— START OF Page —

FIG. 3C is a flow chart showing an example of a voice generation process (key-off process).

FIG. 3D is a flow chart showing an example of a character selection process.

FIG. 4A is a flow chart showing an example of a voice control process.

FIG. 4B is a flow chart showing an example of an object-of-repeat selection process.

FIG. 5 is a view showing a modification of the shape of the grip of the controller.

FIG. 6A is a diagram showing an example of a character string of Japanese Lyrics.

FIG. 6B is a diagram showing an example of a character string of English Lyrics.

FIG. 7 is a plan view showing another example of a character selector provided on the controller.

FIG. 8 is a diagram showing examples of a syllable unification process and a syllable separation process performed in response to operations of the character selector of FIG. 7.

DESCRIPTION OF EMBODIMENTS

(1) System Construction

FIG. 1A is a view schematically showing an electronic keyboard musical instrument 10 as a system provided with a controller 10a according to an embodiment of the present invention and a voice generation device 10b. The keyboard musical instrument 10 includes a body 10b of a rectangular parallelepiped shape, and the controller 10a of a rectangular cylindrical shape. The body 10b of the keyboard musical instrument 10 functions as an example of the voice generation device that electronically generates desired tones and desired voices, and the body 10b includes a pitch selector 50 and an input/output section 60. The pitch selector 50, which is an operator operable by a user to designate a tone or voice to be played or performed, comprises, for example, a plurality of keys including white and black keys. A not-shown shoulder strap is connectable to mounting positions P₁ and P₂ at the opposite ends of the body 10b of the keyboard musical instrument 10. The user can hold the keyboard musical instrument 10 in front of his or her body with the shoulder strap slung over the user's shoulders, in which state the user can execute a performance by operating the pitch selector (keyboard) 50 with one hand. In FIG. 1A, “upper”, “lower”, “right” and “left” refer to directions as viewed from the user playing or performing the keyboard musical instrument 10 in the aforementioned manner. Various directions hereinafter mentioned in this specification means upward, downward, leftward, rightward, forward, rearward (backward) directions etc. as viewed from the user performing the keyboard musical instrument 10. The pitch selector 50 is not necessarily limited to a keyboard-type pitch designating performance operator and may be any desired type of performance operator, as long as it is configured to designate a pitch in response to a user's operation.

— END OF Page —
— START OF Records provided —

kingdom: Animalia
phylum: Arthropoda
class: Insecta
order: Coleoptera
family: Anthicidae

— END OF Records provided —
— START OF Records provided —

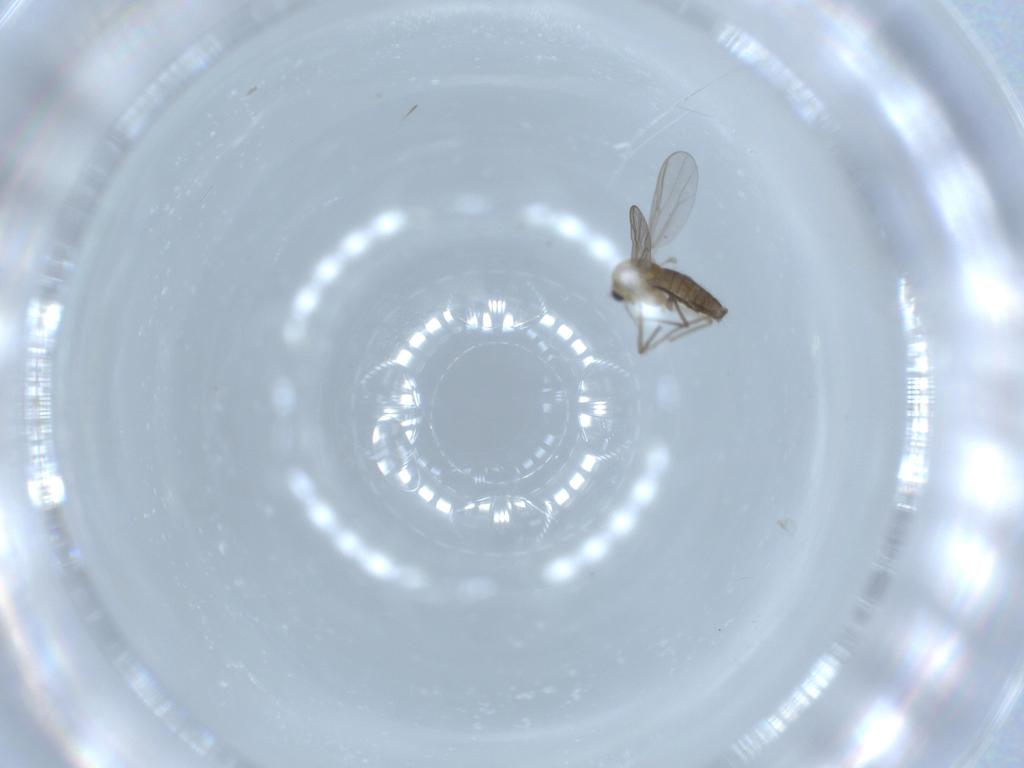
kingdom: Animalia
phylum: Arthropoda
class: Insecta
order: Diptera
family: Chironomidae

— END OF Records provided —

— Work instructions —
**a)** Rewrite everything in the patent text from "FIG. 7 is a" down to "selector of FIG. 7.", swapping "character selector" for "lyric selector".
**b)** According to the patent text, why does the pitch selector not have to be a keyboard-type operator?

— The replies —
**a)**
FIG. 7 is a plan view showing another example of a lyric selector provided on the controller.

FIG. 8 is a diagram showing examples of a syllable unification process and a syllable separation process performed in response to operations of the lyric selector of FIG. 7.

**b)** Any type of performance operator can serve as the pitch selector, as long as it is configured to designate a pitch in response to a user's operation.